Standard Resume Components
- Heading: name, phone number, email, LinkedIn, or another URL with more relevant information
- Education: degrees, field of study, graduation date (past or future), name of institution, and institution’s city and state
- Experience: employment (even “unrelated”), honors and awards, and memberships (if you play or played active role)
Optional Resume Components
- Objective: generally not needed — the position becomes your objective
- Summary: can include an objective
- Education: certifications, licenses, GPA (for your first job after degree completion), and relevant course work
- Technical skills: can be grouped in a table
- Leadership and service: show valuable qualities and achievements that distinguish you from others
- Selected publications: only those directly relevant to the employer’s need for non-research positions.
Help Your Audience
- Read the job posting thoroughly for main requirements, preferred qualifications, and important skill groups, such as communication, collaboration, and leadership.

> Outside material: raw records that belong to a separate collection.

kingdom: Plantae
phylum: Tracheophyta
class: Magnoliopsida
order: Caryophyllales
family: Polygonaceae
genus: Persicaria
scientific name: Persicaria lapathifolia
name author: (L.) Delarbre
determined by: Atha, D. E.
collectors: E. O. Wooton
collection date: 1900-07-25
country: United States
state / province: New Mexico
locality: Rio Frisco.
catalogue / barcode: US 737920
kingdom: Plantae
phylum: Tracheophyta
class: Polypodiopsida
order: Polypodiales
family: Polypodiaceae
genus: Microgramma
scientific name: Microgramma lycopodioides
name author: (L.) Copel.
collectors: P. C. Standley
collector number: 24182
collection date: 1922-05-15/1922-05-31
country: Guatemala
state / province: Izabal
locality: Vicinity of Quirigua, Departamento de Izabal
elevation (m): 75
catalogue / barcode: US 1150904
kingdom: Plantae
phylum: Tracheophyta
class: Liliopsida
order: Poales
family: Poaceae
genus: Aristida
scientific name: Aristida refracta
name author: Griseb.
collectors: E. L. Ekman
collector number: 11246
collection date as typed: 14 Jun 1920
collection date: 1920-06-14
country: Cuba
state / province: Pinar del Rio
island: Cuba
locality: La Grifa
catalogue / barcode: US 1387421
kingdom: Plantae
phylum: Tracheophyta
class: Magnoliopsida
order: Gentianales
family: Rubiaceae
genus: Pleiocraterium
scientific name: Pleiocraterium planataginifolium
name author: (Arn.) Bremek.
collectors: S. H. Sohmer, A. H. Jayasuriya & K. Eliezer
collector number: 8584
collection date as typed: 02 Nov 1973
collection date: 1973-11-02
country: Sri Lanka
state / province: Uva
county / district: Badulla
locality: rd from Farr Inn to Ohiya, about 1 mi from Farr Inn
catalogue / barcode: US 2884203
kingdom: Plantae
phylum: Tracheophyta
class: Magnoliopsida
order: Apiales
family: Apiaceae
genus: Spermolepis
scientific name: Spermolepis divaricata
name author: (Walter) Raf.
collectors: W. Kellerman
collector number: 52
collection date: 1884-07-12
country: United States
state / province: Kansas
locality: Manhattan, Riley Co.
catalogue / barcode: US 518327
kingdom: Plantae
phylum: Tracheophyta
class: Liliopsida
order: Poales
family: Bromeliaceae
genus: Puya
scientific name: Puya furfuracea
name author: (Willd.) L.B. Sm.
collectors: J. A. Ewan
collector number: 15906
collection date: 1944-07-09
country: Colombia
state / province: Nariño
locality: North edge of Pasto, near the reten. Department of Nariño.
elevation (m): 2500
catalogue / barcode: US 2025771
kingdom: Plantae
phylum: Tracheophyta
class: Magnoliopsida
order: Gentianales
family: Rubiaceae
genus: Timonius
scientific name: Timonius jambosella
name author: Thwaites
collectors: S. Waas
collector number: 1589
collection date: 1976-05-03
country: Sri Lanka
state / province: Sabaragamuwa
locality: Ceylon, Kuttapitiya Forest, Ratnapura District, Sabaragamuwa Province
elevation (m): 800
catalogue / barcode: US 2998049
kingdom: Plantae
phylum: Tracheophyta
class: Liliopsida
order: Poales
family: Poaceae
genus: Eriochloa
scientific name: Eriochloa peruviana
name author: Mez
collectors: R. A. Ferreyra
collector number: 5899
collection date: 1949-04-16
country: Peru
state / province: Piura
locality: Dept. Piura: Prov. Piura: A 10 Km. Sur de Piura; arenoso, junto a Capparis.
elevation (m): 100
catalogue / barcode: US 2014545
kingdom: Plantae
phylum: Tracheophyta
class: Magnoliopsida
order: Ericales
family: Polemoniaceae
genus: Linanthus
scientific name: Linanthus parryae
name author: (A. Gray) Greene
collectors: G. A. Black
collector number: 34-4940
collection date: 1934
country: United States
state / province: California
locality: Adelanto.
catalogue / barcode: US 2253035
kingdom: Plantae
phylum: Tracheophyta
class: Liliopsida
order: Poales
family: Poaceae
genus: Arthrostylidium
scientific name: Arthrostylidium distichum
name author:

- Use the terms found in the job description. More than 90 percent of employers use applicant-tracking software to scan resumes or CVs for a minimum percentage of keyword matches.
- Help employers see a match quickly by tailoring your resume to the posting and prioritizing your accomplishments so they see the most relevant ones first.
You’re competing for attention, so keep your resume to one page unless the job requires a PhD or research experience. You should include a LinkedIn URL in the subject line as a way to link to more information. Also format:
- Creating clear visual organization
- Including plenty of white space
- Bolding your field, degree, and title for each position
- Using bullets, not paragraphs
Identify Transferable Skills
Highlight skills you have developed in your graduate program that are valuable in many settings, such as:
- Creative problem solving and the ability to define a problem
- Advanced analytical expertise
- Persuasion, such as building a case to fund research
- Effective project management
- Experience with writing and speaking
Use language that shows these skills:
- “Designed a simplified method that produced test results in 18 percent less time.”
- “Funded two research projects through effective grant writing.”
- “Led a team that achieved…”
- Express accomplishments vs. job tasks, and quantify them.
- Begin your accomplishment statements with action verbs: designed, developed, resolved, led, saved x percent in time and costs.
- Avoid abbreviations not obvious to employers. When in doubt, spell it out.
- Consider a summary that defines you and encapsulates your match to the position.
- Make sure your resume or CV is correct, proofreading fiercely and not overstating or understating your points
Adapted from a presentation by Francine Mahak, graduate career counselor at the University of Utah, in the SfN webinar, "Transforming Your Resume or CV: Insider Tips for Any Position."